● WHAT YOU ARE ASKED TO DO
Exact copy, no pictures: return only the lines below from the line with "pyautogui.click(699, 238)" up to and including the line with "pyautogui.moveTo(64, 134)".

● RECORDS TO PROCESS
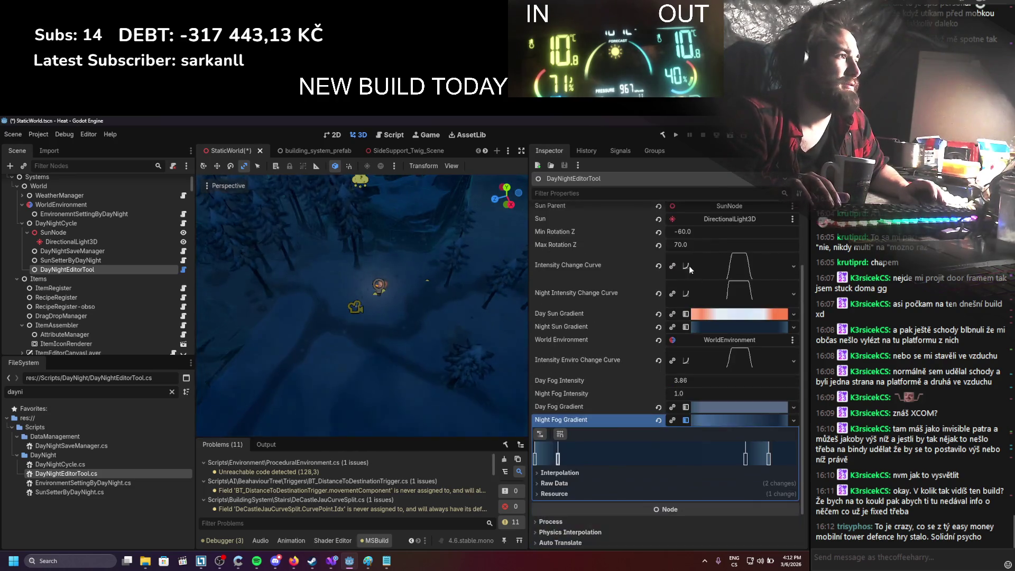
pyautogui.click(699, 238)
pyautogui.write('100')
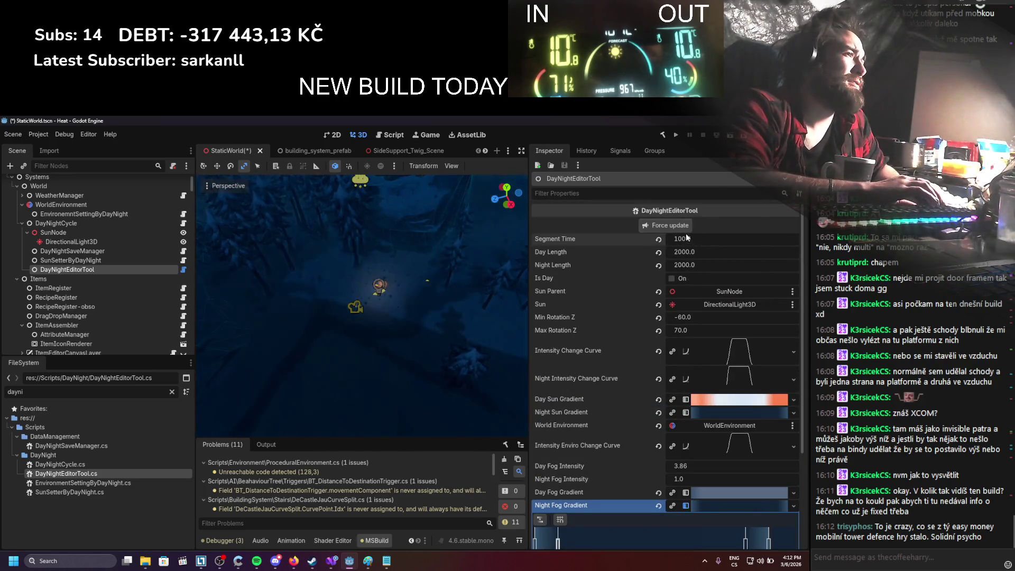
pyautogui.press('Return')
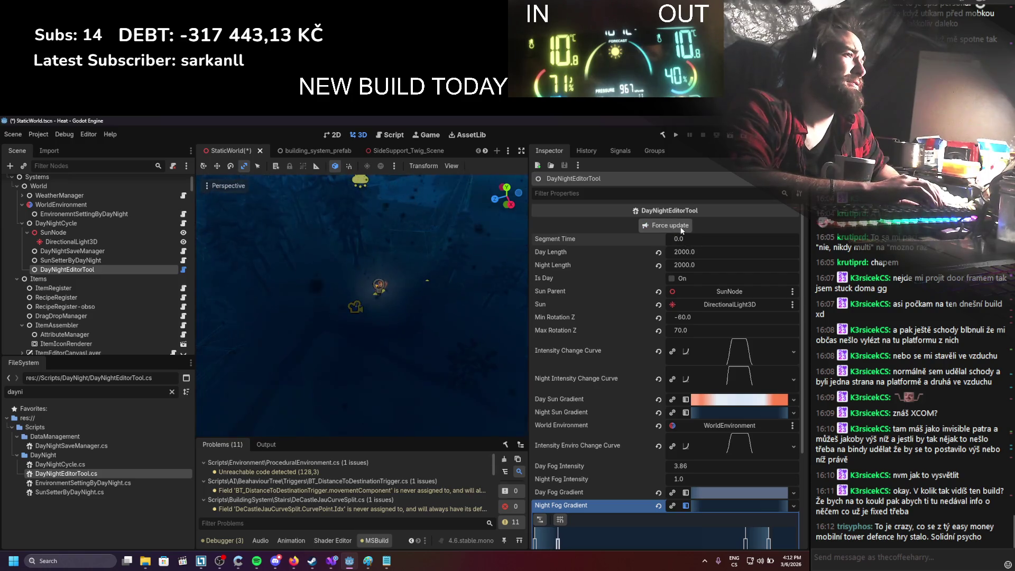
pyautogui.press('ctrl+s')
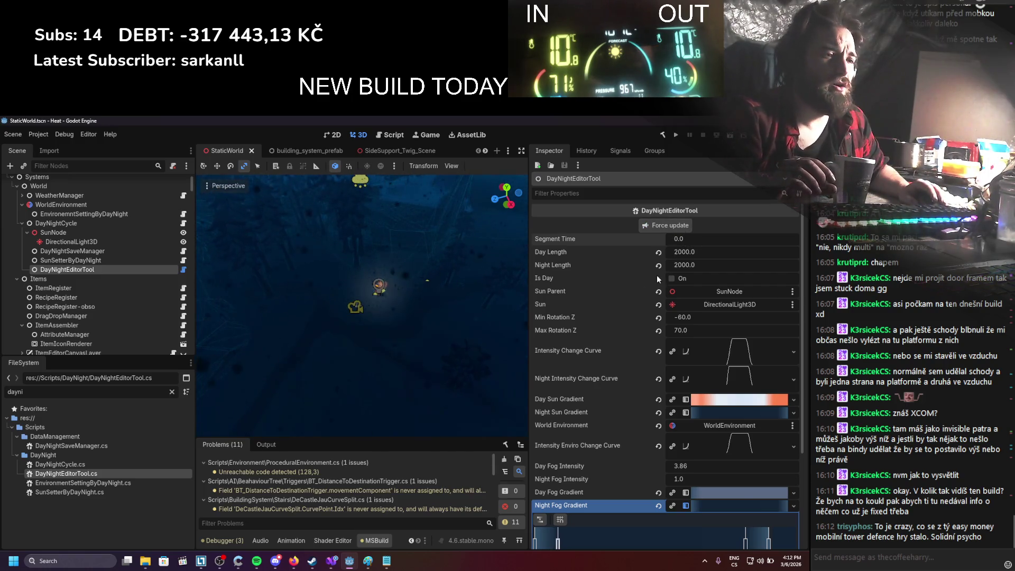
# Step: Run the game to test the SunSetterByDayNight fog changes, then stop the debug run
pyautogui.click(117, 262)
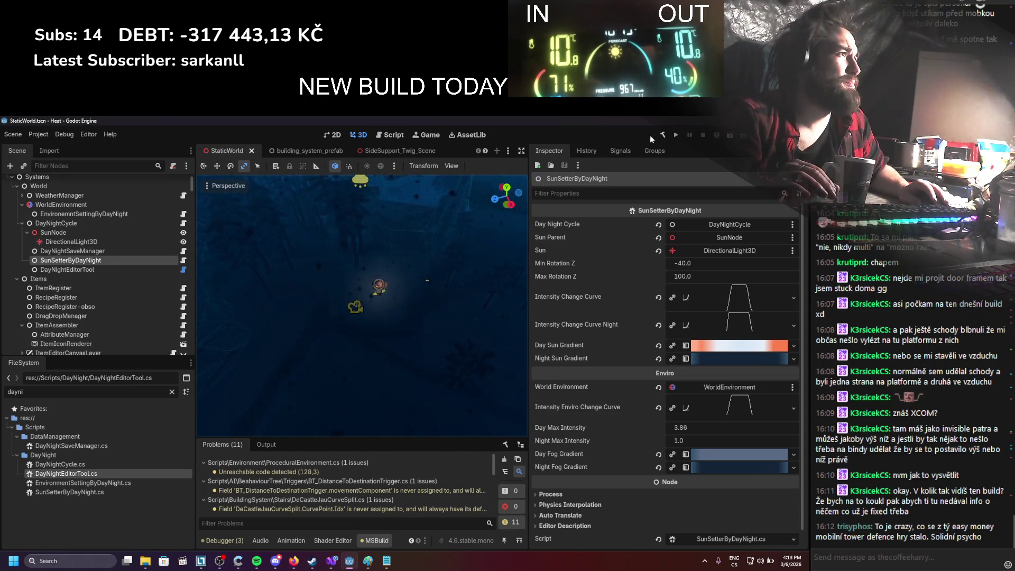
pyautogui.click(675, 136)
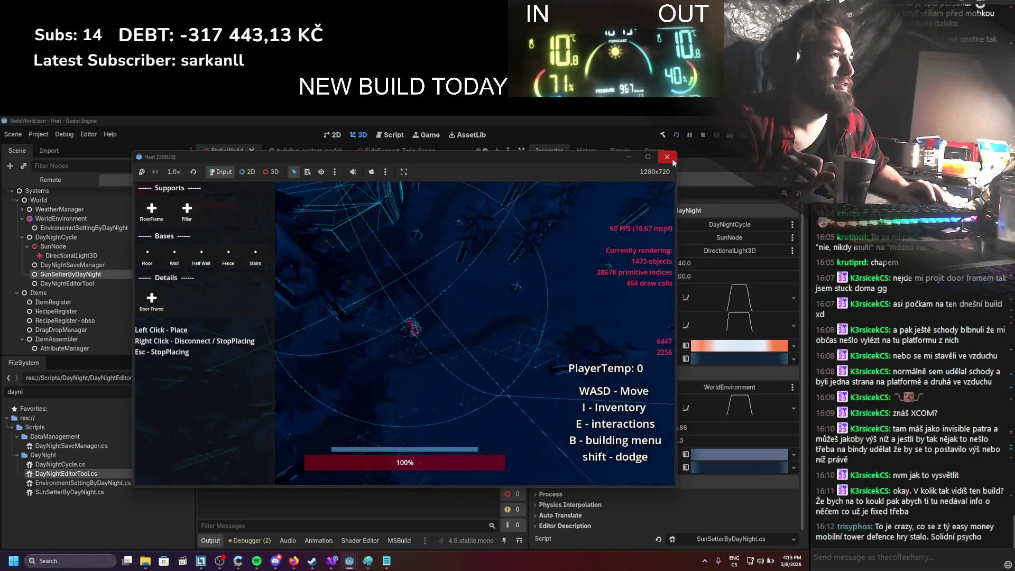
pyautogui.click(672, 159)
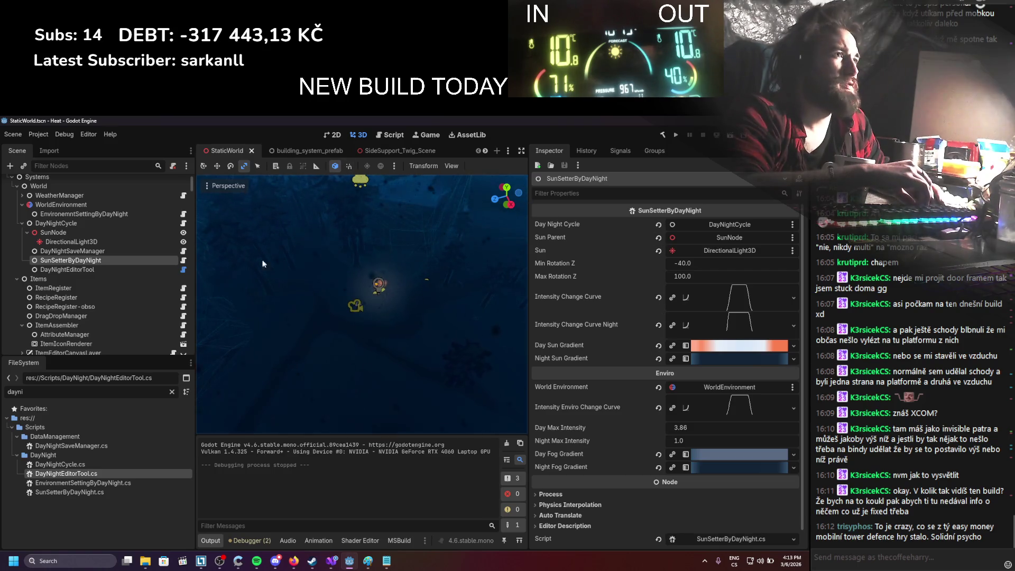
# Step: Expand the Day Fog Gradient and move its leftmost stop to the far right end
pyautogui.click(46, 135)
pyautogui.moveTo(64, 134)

--

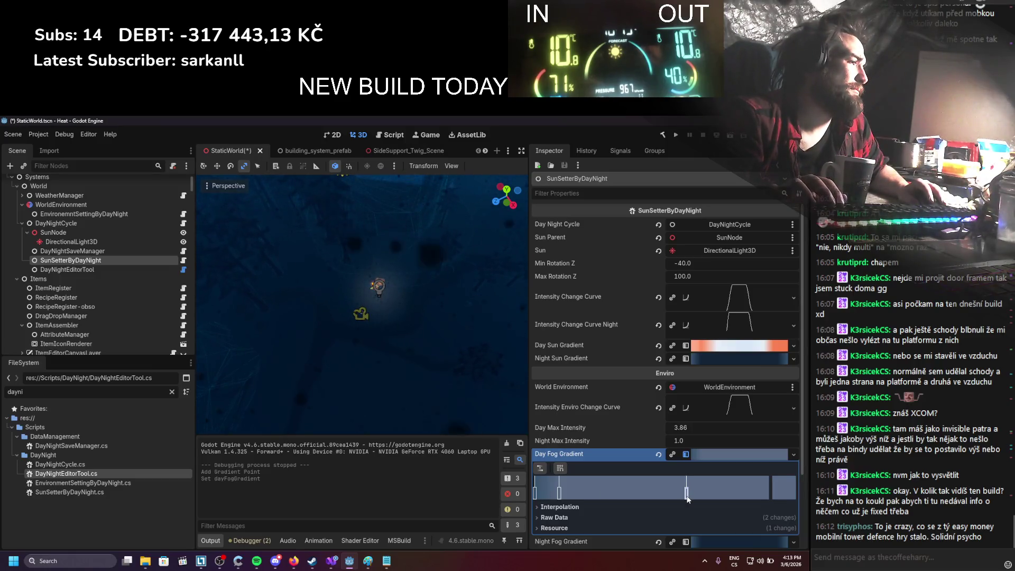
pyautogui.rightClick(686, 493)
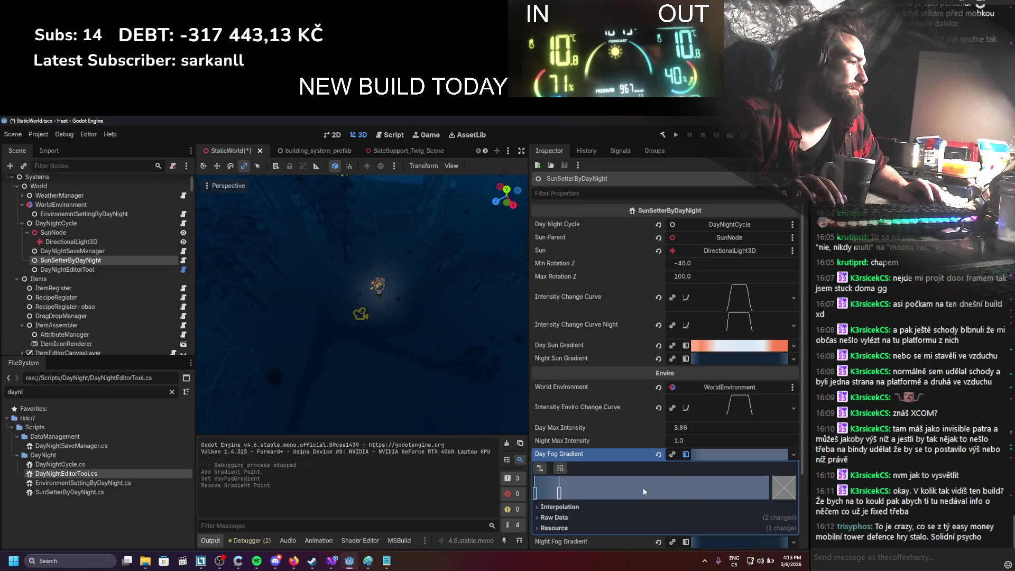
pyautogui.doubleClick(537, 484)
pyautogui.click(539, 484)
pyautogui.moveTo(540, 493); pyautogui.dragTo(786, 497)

● SOLUTION TO THE EXERCISE
pyautogui.click(699, 238)
pyautogui.write('100')
pyautogui.press('Return')
pyautogui.press('ctrl+s')
# Step: Run the game to test the SunSetterByDayNight fog changes, then stop the debug run
pyautogui.click(117, 262)
pyautogui.click(675, 136)
pyautogui.click(672, 159)
# Step: Expand the Day Fog Gradient and move its leftmost stop to the far right end
pyautogui.click(46, 135)
pyautogui.moveTo(64, 134)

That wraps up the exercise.